Moreover, the implication of this point is both to say that there’s no proof that the bullies are Evangelicals, but even if they were, theologians support their bullying. I’m not sure what Higgins was attempting to get across with this, but I sincerely hope it wasn’t what it reads as.

Finally, the orthodoxy of your beliefs is meaningless to this conversation. Being perfectly in line with bigoted beliefs doesn’t make you not a bigot. It makes you part of a system of bigotry. I know enough people who would argue your theology, but that seems like a pointless exercise.

Most of the rest of the points are variations on the question, “But how can you be sure it was Evangelicals?” Not only is this sort of blatant ass covering nauseating, it reveals a lot about the writer. She is more concerned about the appearance of her preferred in group than she is for the lives of children. Each one of these points is made absolutely meaningless by her statement in point 4, which is that Christian theologians would approve of bullying on Biblical grounds. Whether the bullies were Evangelical or not doesn’t matter since she has stated that Evangelicals who follow the Bible via the interpretations of learned scholars of the text should be doing this. The reality of whether or not the students in question identified as Evangelical or not becomes moot when you consider that according to Higgins, a good Evangelical is required to behave in that fashion.

Whether or not that’s true, which I don’t believe it is, the very nature of this article is abhorrent. Rather than acknowledge a problem, Higgins nitpicks without citing sources and engages in a sort of rhetorical ju-jitsu in which she attempts to protect Evangelicals from criticisms while simultaneously asserting that their anti-gay views are correct. There is only a passing mention that child suicides are even a problem, the rest being an attempt to cast doubt on the article in question with rhetorical questions designed to imply answers (i.e.
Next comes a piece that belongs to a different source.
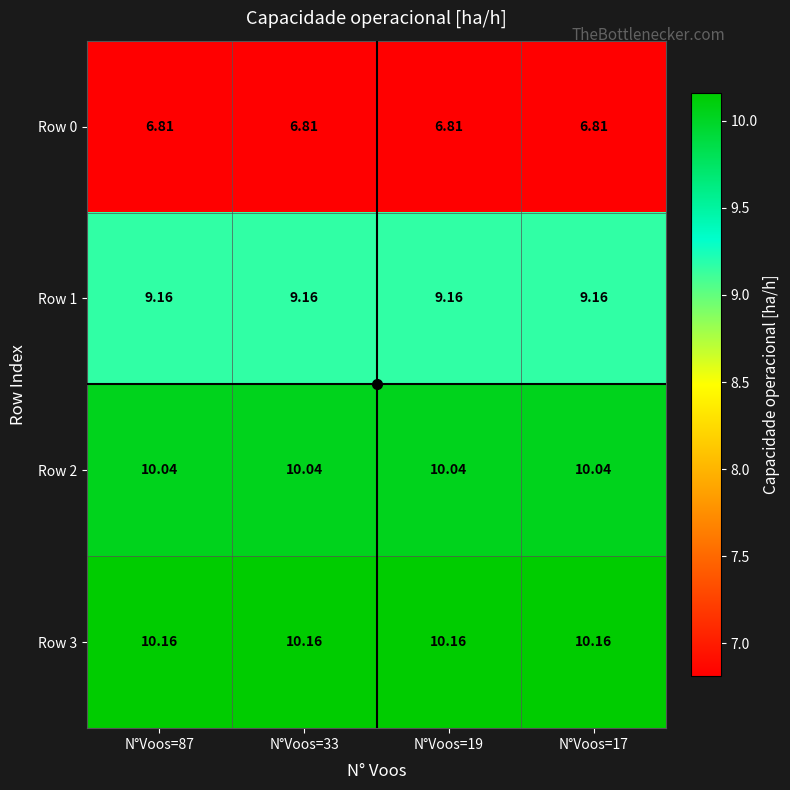

Is the value of Row 2 at N°Voos=87 greater than the value of Row 3 at N°Voos=19?

No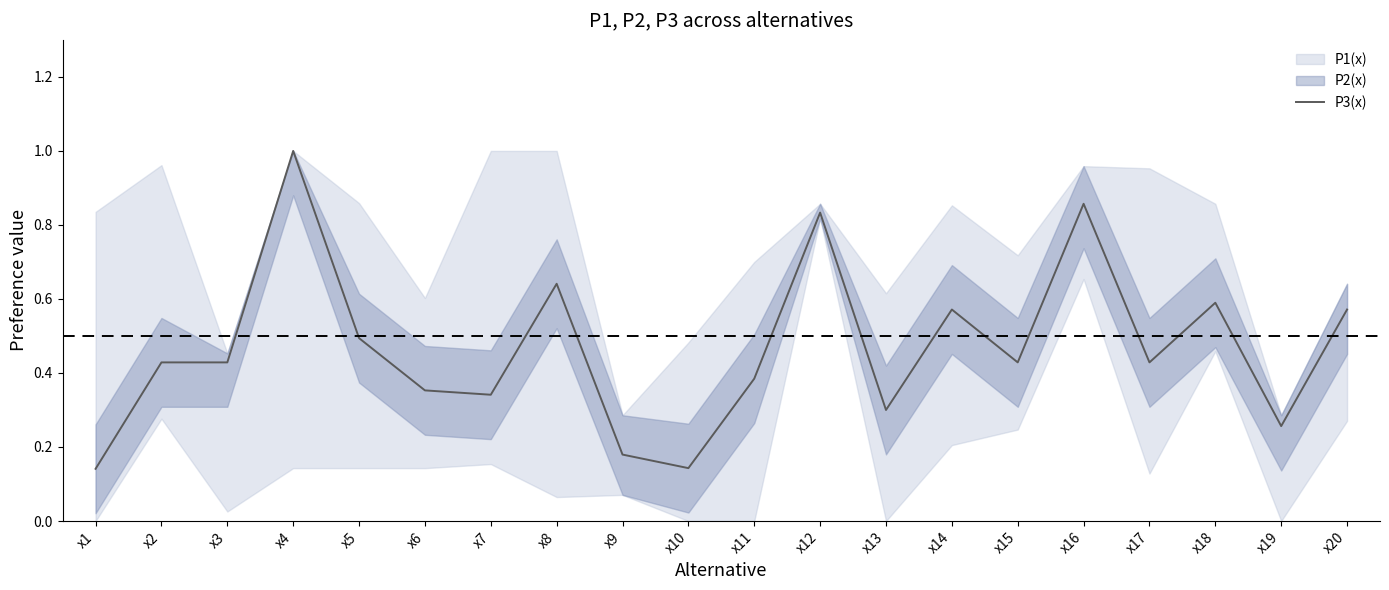

What is the sum of the values at x2 and x4?

1.4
I have no doubt that Erdely did check on the stories she was told, and asking if she did is a weasel way of implying that she didn’t).

This sort of empty rhetoric is what I’ve come to expect from the anti-gay crowd who continually attempt to cast themselves as victims, cruelly discriminated against because of their faith. It’s not their fault that the Lord wants them to inform gay kids of their sin. They’re stuck between God and a hard place, and these mean liberals are making it worse.
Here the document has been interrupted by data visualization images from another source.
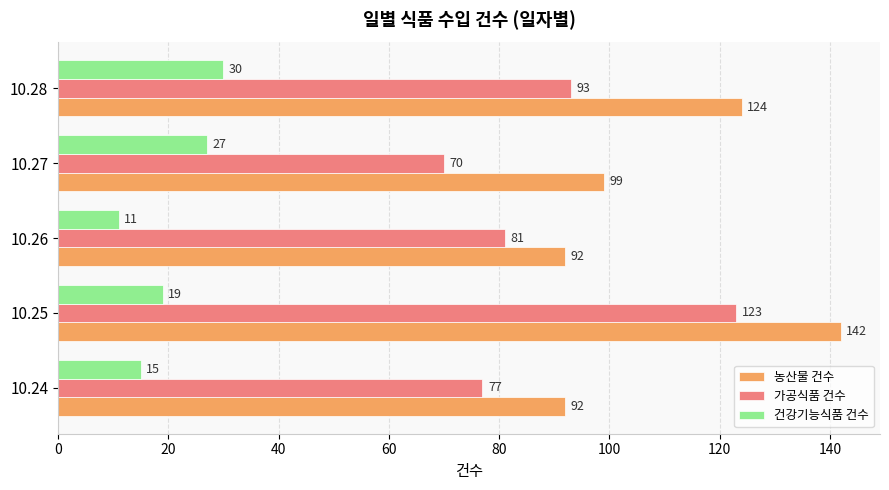

Which series has the widest spread of values?

가공식품 건수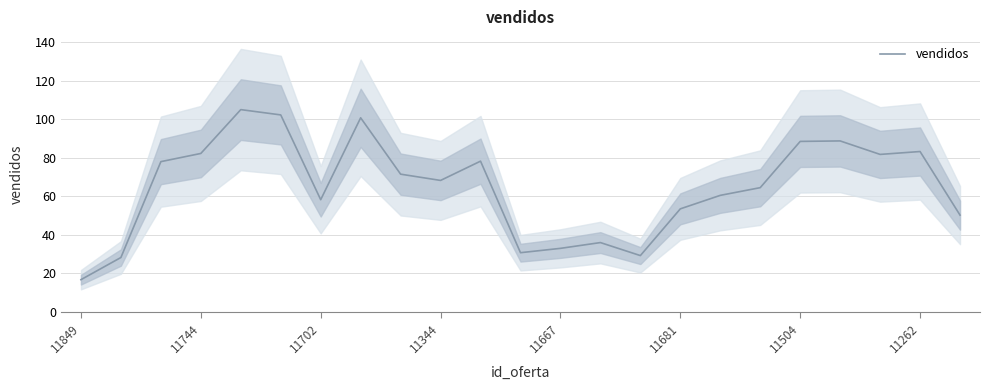

What is the highest value of the vendidos series?

105.0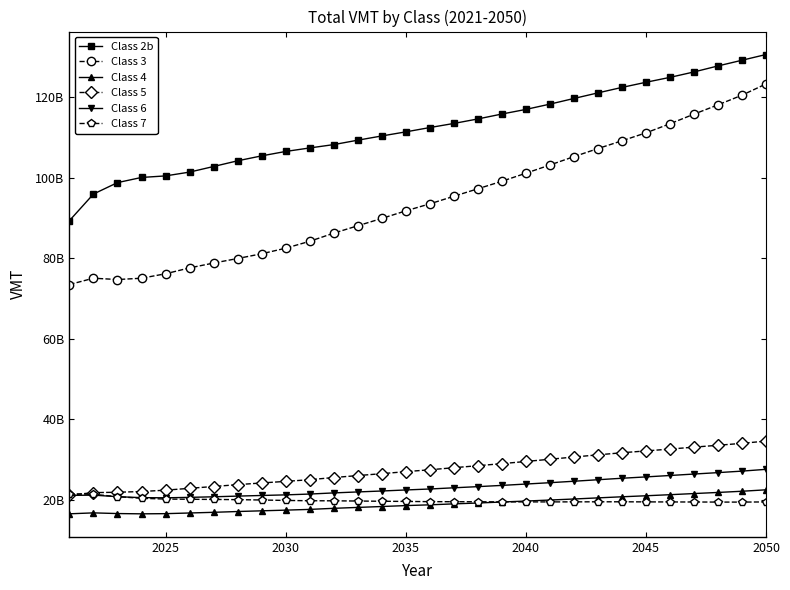

Does the chart have visible grid lines?

No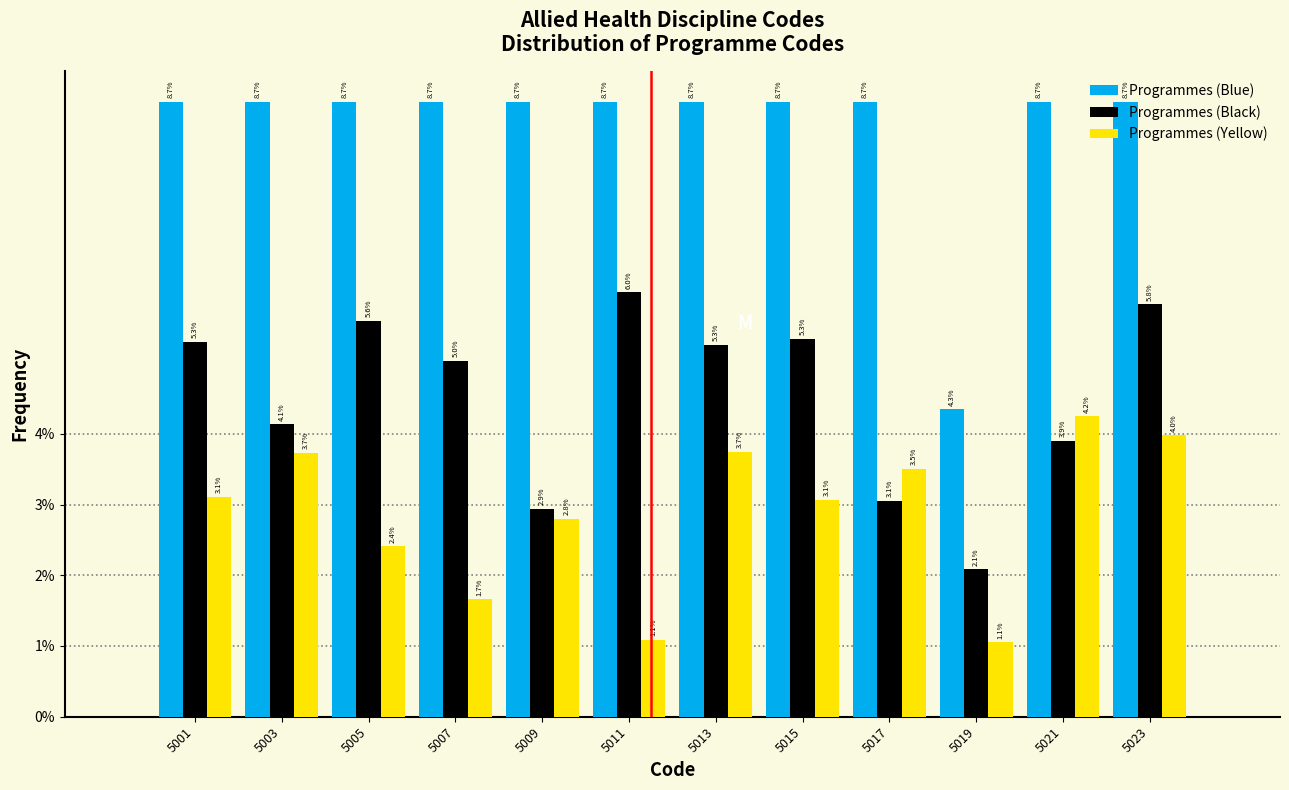

What is the minimum value shown in the chart?

1.1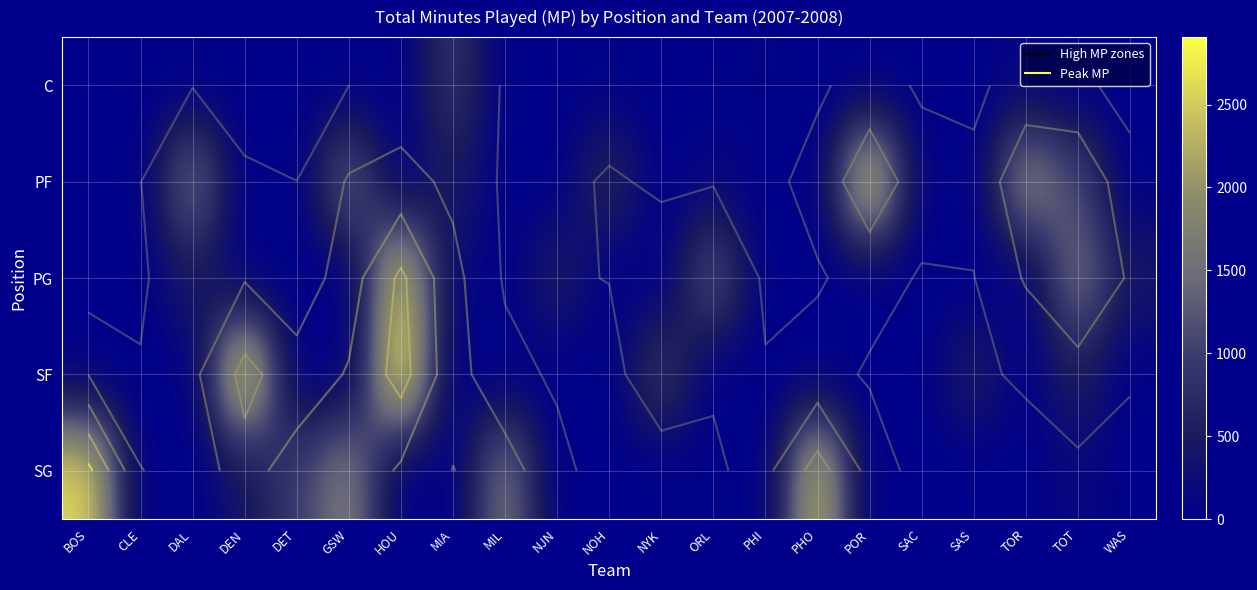

How many data points does each series have?

21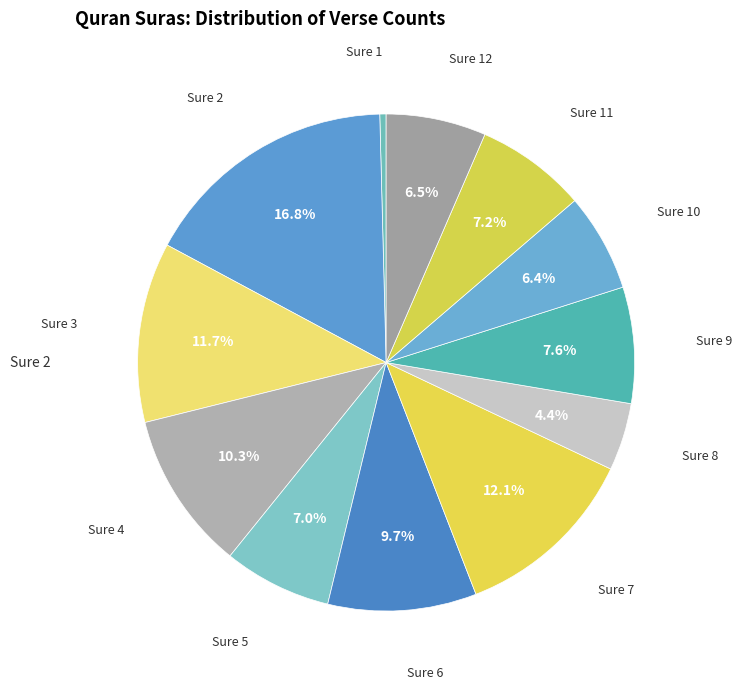

How many segments does this pie chart have?

12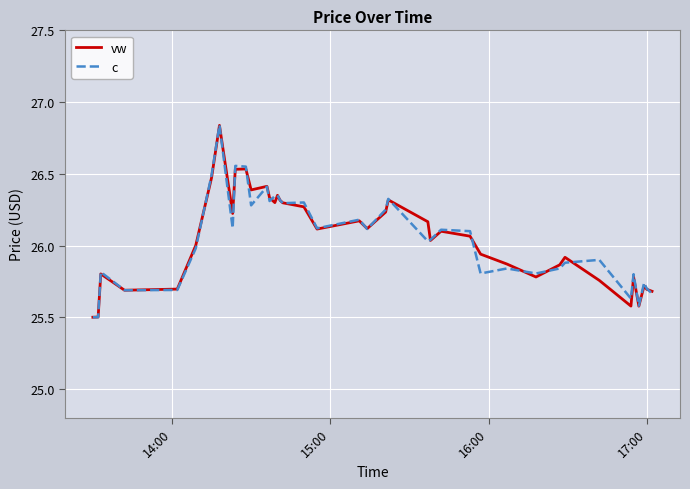

What is the smallest value displayed?

25.5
That’s not true. While I’m sure most people who believe these things are simply ignorant, having grown up in a bubble where only those who agree with them can be heard, people like Higgins are steeped in the events of the day. She knows why the things she is asserting are bunk. She chooses to ignore that knowledge, though, because it’s important for the perfect world she and her supporters want that gay kids do remain closeted or kill themselves. There is no way to compromise the idea that a kid shouldn’t kill themselves but should think of themselves as an abomination that God hates.